На мою "сталинскую эпоху" приходится еще одно незабываемое событие – ВОЙНА. Для нашего поколения под этим словом подразумевается только одна война: Великая Отечественная. С немцами, фашистами, Гитлером. С Японией, вроде бы, тоже, но… не совсем. Если я слышу: "до войны", я точно знаю – до июня 1941 года; если: "после войны" – после мая 1945. У Корнея Чуковского есть чудесная книжка о детях "От двух до пяти". Так что "по Чуковскому" мои военные впечатления можно обозначить: "от семи до двенадцати". Если в них не обнаружится должная глубина – не обессудьте.
Начну с одного противоречия.
Голодная эвакуация.
Тревожное ожидание отца, взрывавшего макеевский завод и потом выходившего из немецкого окружения…
Постоянно актуальный вопрос: что и сколько сегодня дают по карточкам "мясо-рыба"?
Похоронки, приходящие в дома одноклассникам…
Ощутимый детьми непосильный труд взрослых…
Вроде бы ни единого светлого пятнышка, а общее восприятие военных лет – более светлое, чем конца сороковых – начала пятидесятых.
У меня несколько версий этого.
Первая: перекрывающий все детский оптимизм.
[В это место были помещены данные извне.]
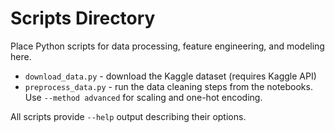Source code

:# Scripts Directory

Place Python scripts for data processing, feature engineering, and modeling here.

- `download_data.py` - download the Kaggle dataset (requires Kaggle API)
- `preprocess_data.py` - run the data cleaning steps from the notebooks.
  Use `--method advanced` for scaling and one-hot encoding.

All scripts provide `--help` output describing their options.
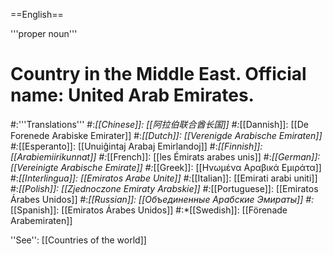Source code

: ==English==

'''proper noun'''

# Country in the Middle East. Official name: United Arab Emirates.
#:'''Translations'''
#:*[[Chinese]]: [[阿拉伯联合酋长国]]
#:*[[Dannish]]: [[De Forenede Arabiske Emirater]]
#:*[[Dutch]]: [[Verenigde Arabische Emiraten]]
#:*[[Esperanto]]: [[Unuiĝintaj Arabaj Emirlandoj]]
#:*[[Finnish]]: [[Arabiemiirikunnat]]
#:*[[French]]: [[les Émirats arabes unis]]
#:*[[German]]: [[Vereinigte Arabische Emirate]]
#:*[[Greek]]: [[Ηνωμένα Αραβικά Εμιράτα]]
#:*[[Interlingua]]: [[Emiratos Arabe Unite]]
#:*[[Italian]]: [[Emirati arabi uniti]]
#:*[[Polish]]: [[Zjednoczone Emiraty Arabskie]]
#:*[[Portuguese]]: [[Emiratos Árabes Unidos]]
#:*[[Russian]]: [[Объединенные Арабские Эмираты]]
#:*[[Spanish]]: [[Emiratos Árabes Unidos]]
#:*[[Swedish]]: [[Förenade Arabemiraten]]

''See'': [[Countries of the world]]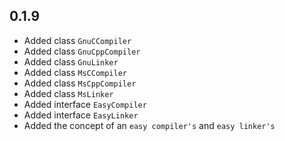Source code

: ## 0.1.9

- Added class `GnuCCompiler`
- Added class `GnuCppCompiler`
- Added class `GnuLinker`
- Added class `MsCCompiler`
- Added class `MsCppCompiler`
- Added class `MsLinker`
- Added interface `EasyCompiler`
- Added interface `EasyLinker`
- Added the concept of an `easy compiler's` and `easy linker's`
Вторая: несопоставимость внешней, очень понятной угрозы со стороны внешнего врага – фашистов и внутреннего. В те годы "внутренний враг" проходил по линии одноименного ведомства – Народного комиссариата внутренних дел (НКВД) и детским организмом, в отличие от юношеского, пока не ощущался.
Третья: мои родители по тем временам относились к категории "среднего комсостава". Мама имела воинское звание майора медицинской службы, отец был начальником цеха и, если сравнивать с военными, "тянул", как минимум, на подполковника. Когда его перевели из Нижнего Тагила в Чусовой, для переезда нам был выделен "персональный" маленький товарный вагон ("теплушка"). На новом месте мы совсем недолго жили на частной квартире, занимая одну из двух комнат "уплотненных" коренных чусовлян – Сафроновых. Скоро отцу выделили отдельную квартиру в "элитном", как сказали бы сейчас, сорокаквартирном доме – "сорокашке". Соответственно, продуктовые карточки родителей были высокой категории. Если к этому добавить принцип настоящих родителей: "все лучшее – ребенку", то настоящих бытовых тягот войны я не испытал.
Четвертую версию я бы назвал так: война и молодость.
Прямо напротив нашего дома стояло здание Чусовской школы № 8. В самом начале 1942 года школу переоборудовали в эвакогоспиталь № 5948. Почти все свободное время, особенно летом, мы вертелись вокруг "ходячих" раненых, лечившихся в нем, стараясь чем-то быть им полезными: принести из дома молоток или напильник, сбегать на рынок что-то купить, передать записку девушке… Все это делалось абсолютно на бескорыстной основе, но в качестве ответного проявления чувств нам перепадали лейтенантские петлицы с "кубарями" (знак отличия младшего командного состава), звездочки с пилоток, какие-то особые трофейные гильзы. Одному из счастливчиков был даже подарен командирский планшет. Это была очень дорогая, но не высшая награда. Высшей наградой было разрешение молча сидеть рядом и слушать разговоры наших объектов почитания. Особо ловким доверялось не только скрутить самокрутку из махорки, но и разжечь ее, выбив искру из кремня.